Virtual book, real money

E-books don't have the cachet of a New York Times best-seller, but how many writers will turn their noses up at $300,000 a year?

By Paul Sloan, Business 2.0 Magazine editor-at-large

(Business 2.0 Magazine) -- Jinjee Talifero and her husband hate meat, despise milk, and disapprove of stoves. Cooked food, to them, is poison. And while they aren't the first health nuts to become what are known as raw vegans, they may be among the shrewdest.
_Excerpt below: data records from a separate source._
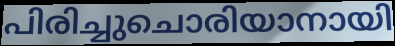
പിരിച്ചുചൊരിയാനായി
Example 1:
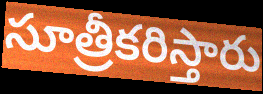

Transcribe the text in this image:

సూత్రీకరిస్తారు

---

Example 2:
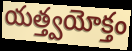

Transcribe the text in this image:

యత్త్వయోక్తం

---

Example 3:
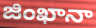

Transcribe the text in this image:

జింఖానా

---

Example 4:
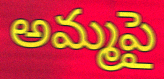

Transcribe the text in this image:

అమ్మపై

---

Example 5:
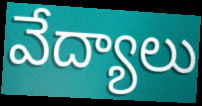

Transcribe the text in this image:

వేద్యాలు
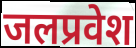
जलप्रवेश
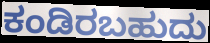
ಕಂಡಿರಬಹುದು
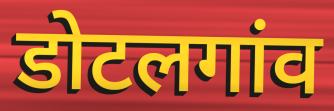
डोटलगांव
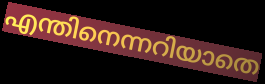
എന്തിനെന്നറിയാതെ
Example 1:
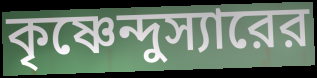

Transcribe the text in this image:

কৃষ্ণেন্দুস্যারের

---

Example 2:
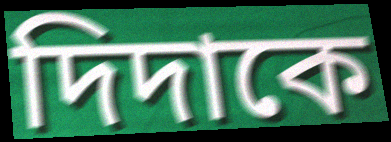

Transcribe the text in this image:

দিদাকে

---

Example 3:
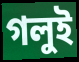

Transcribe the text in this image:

গলুই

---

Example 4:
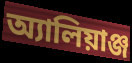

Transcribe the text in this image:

অ্যালিয়াঞ্জ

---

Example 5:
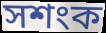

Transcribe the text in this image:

সশংক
They've turned their lifestyle into a healthy business, thanks to the power of the e-book.

Talifero, 40, writes and sells titles like "The Garden Diet" and "Raising Raw Vegan Children." She pulled in $120,000 last year and expects to double that in 2007 -- all for working a few hours a day with a subject that is her passion. Says Talifero, who lives in the secluded valley of Ojai, Calif., "I feel grateful."
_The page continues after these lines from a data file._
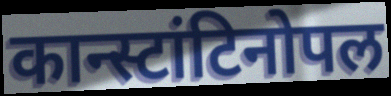
कान्स्टांटिनोपल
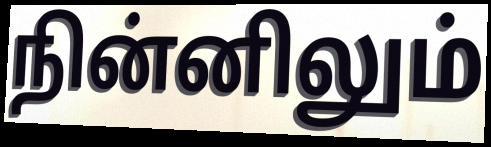
நின்னிலும்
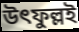
উৎফুল্লই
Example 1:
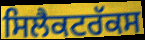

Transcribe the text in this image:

ਸਿਲੈਕਟਰੱਕਸ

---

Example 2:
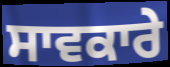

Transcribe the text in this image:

ਸਾਵਕਾਰੇ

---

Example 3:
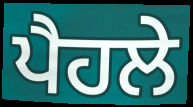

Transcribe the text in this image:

ਪੈਹਲੇ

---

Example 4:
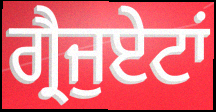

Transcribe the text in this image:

ਗ੍ਰੈਜੁਏਟਾਂ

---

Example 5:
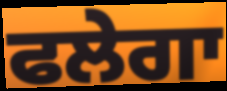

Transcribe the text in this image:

ਫਲੇਗਾ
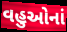
વહુઓનાં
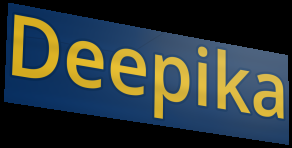
Deepika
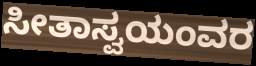
ಸೀತಾಸ್ವಯಂವರ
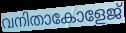
വനിതാകോളേജ്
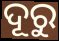
ଦୂରୁ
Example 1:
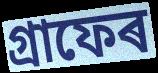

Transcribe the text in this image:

গ্ৰাফেৰ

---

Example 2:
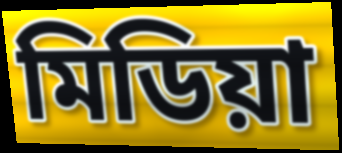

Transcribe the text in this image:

মিডিয়া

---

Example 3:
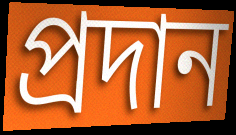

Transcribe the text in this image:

প্ৰদান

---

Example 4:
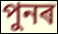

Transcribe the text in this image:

পুনৰ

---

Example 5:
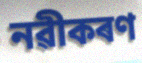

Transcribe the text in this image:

নৱীকৰণ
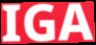
IGA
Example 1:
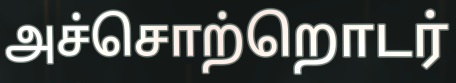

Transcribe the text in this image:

அச்சொற்றொடர்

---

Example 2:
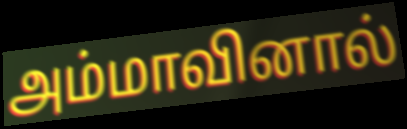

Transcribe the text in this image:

அம்மாவினால்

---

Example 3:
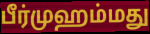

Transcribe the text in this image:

பீர்முஹம்மது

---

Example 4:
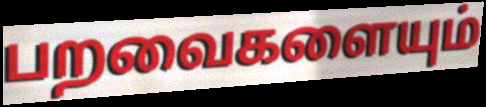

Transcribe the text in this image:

பறவைகளையும்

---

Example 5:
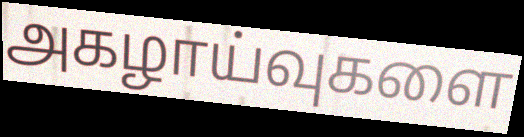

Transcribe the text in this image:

During the first Internet boom, lots of people predicted that e-books would replace paper books. That obviously hasn't happened, but the Web is filled with authors like Talifero who are making money and attracting readership that most paperbound authors would envy.

Take Aaron Wall, 27, a self-taught expert in the art of search engine optimization, or SEO. He sells his "Seo Book" for $79 and earns about $300,000 a year. He's even rejected an offer to turn "Seo Book" into an old-fashioned print version. "What's the point?" Wall asks.

Dating and dieting are popular topics for e-books, as they are for paper books, but it's often smarter to find an underserved niche. A Google search can tell you if there's a lot of competition in your chosen field. You can also scan the marketplace section of, which shows the best-performing titles.

Talifero didn't plan to become a raw vegan guru. She worked in Internet marketing until the dotcom crash left her unemployed. Then she noticed that traffic to a family website she'd built -- much of it about her food preferences -- was growing. People began e-mailing questions about her diet. When she tried to sign up for a raw vegan retreat, it had sold out months in advance. Clearly there was a market for her expertise.

So Talifero decided to write an e-book. She put together some recipes and transcribed a speech that her husband, Storm, had given at another raw vegan retreat. She charged $5, but sales were slow, so Talifero doubled the price (pricing e-books too low can actually hurt sales) and threw herself into marketing it. She started an e-mail newsletter -- "The Daily Raw Inspiration" -- and posted comments on vegan forums. She pastes a link to her site below her signature wherever she posts. She also frequently updates her website to boost her ranking in Google's search results.

Talifero advertised in a few health magazines but found it a waste of time and money. She doesn't even pay for Web ads; she uses the Internet to tap into the raw vegan community and sell directly. She's now pumped out a dozen e-books, and her newsletter has more than 14,000 subscribers -- helping her earn more than enough to keep raw food on the table.

THE ANGLE: Be your own publisher

1. Find your niche. Popular topics are more competitive.

2. Price your e-book correctly. Too low and sales tend to suffer.